Reproducing Benchmarks¶
Individual benchmarks:
uv run python -m benchmarks training # Training speed
uv run python -m benchmarks inference # Prediction speed
uv run python -m benchmarks scaling # Scaling with dataset size
uv run python -m benchmarks comparison # Full comparison with JSON output
uv run python -m benchmarks uci # UCI paper reproduction (Table 1)
UCI Regression Benchmarks (Table 1 Reproduction)¶
Head-to-head comparison on the 10 UCI regression datasets from the NGBoost paper (Duan et al. 2019, Table 1). Each dataset uses the same hyperparameters and cross-validation protocol as the original paper: random 90/10 train/test splits with a further 80/20 train/val split for early stopping (50 rounds). Ordered by training set size to show the crossover point — ngboost-lightning pays fixed LightGBM overhead on tiny datasets, but dominates as N grows.

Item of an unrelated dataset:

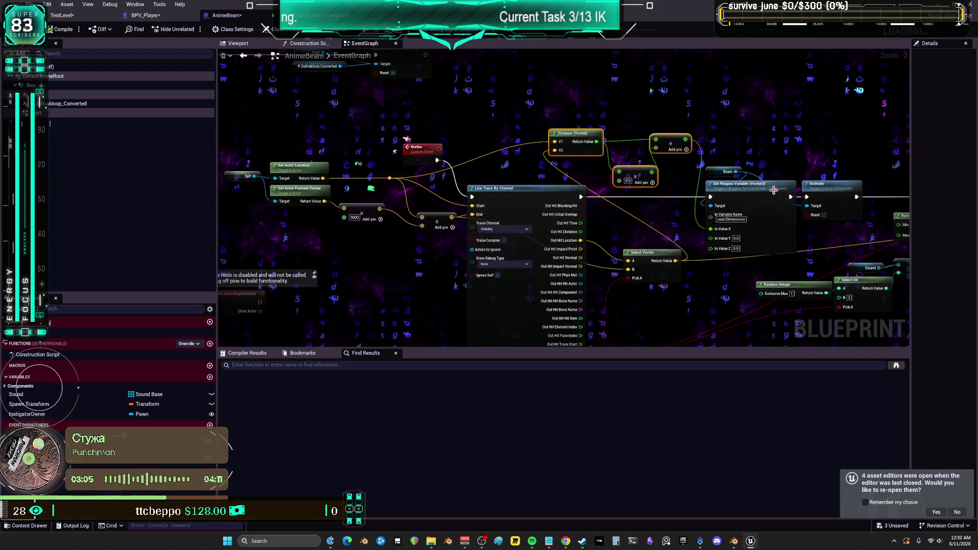
left_click(168, 16)
left_click_drag(483, 184, 584, 164)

| Dataset | N | NGB NLL | LB NLL | NGB Time (s) | LB Time (s) | Speedup |
|---|---|---|---|---|---|---|
| yacht | 308 | 0.48 ± 0.40 | 0.72 ± 0.27 | 1.3 | 5.0 | 0.3x |
| housing | 506 | 2.55 ± 0.20 | 2.47 ± 0.19 | 11.1 | 25.1 | 0.4x |
| energy | 768 | 0.82 ± 0.60 | 0.87 ± 0.58 | 10.3 | 21.5 | 0.5x |
| concrete | 1,030 | 3.11 ± 0.15 | 3.05 ± 0.18 | 10.8 | 14.7 | 0.7x |
| wine | 1,599 | 0.95 ± 0.11 | 0.93 ± 0.09 | 1.7 | 3.1 | 0.6x |
| kin8nm | 8,192 | −0.40 ± 0.03 | −0.59 ± 0.03 | 27.7 | 9.3 | 3.0x |
| power | 9,568 | 2.79 ± 0.12 | 2.68 ± 0.12 | 10.8 | 5.6 | 1.9x |
| naval | 11,934 | −4.91 ± 0.03 | −5.58 ± 0.04 | 84.1 | 24.3 | 3.5x |
| protein | 45,730 | 2.86 ± 0.01 | 2.77 ± 0.04 | 280.5 | 26.3 | 10.7x |
| msd | 515,345 | 3.46 | 3.46 | 3,912.1 | 280.7 | 13.9x |
For datasets with N < ~5,000, LightGBM's histogram binning and tree-building overhead makes ngboost-lightning slower than NGBoost's scikit-learn trees. Above that threshold the O(n) histogram method wins decisively, reaching 13.9x on the largest dataset (MSD, 515k samples). NLL is comparable or better across all datasets — ngboost-lightning never sacrifices quality for speed.
To run the UCI benchmark:
uv run python -m benchmarks uci # All 10 datasets
uv run python -m benchmarks uci --dataset=protein # Single dataset
Prediction Quality¶
Both implementations produce nearly identical predictions. The NGBoost parity test suite verifies that predicted means, scales, and NLL scores match within tolerance on the same data with the same hyperparameters. Small differences arise from histogram-based vs exact tree splitting — they use different split points.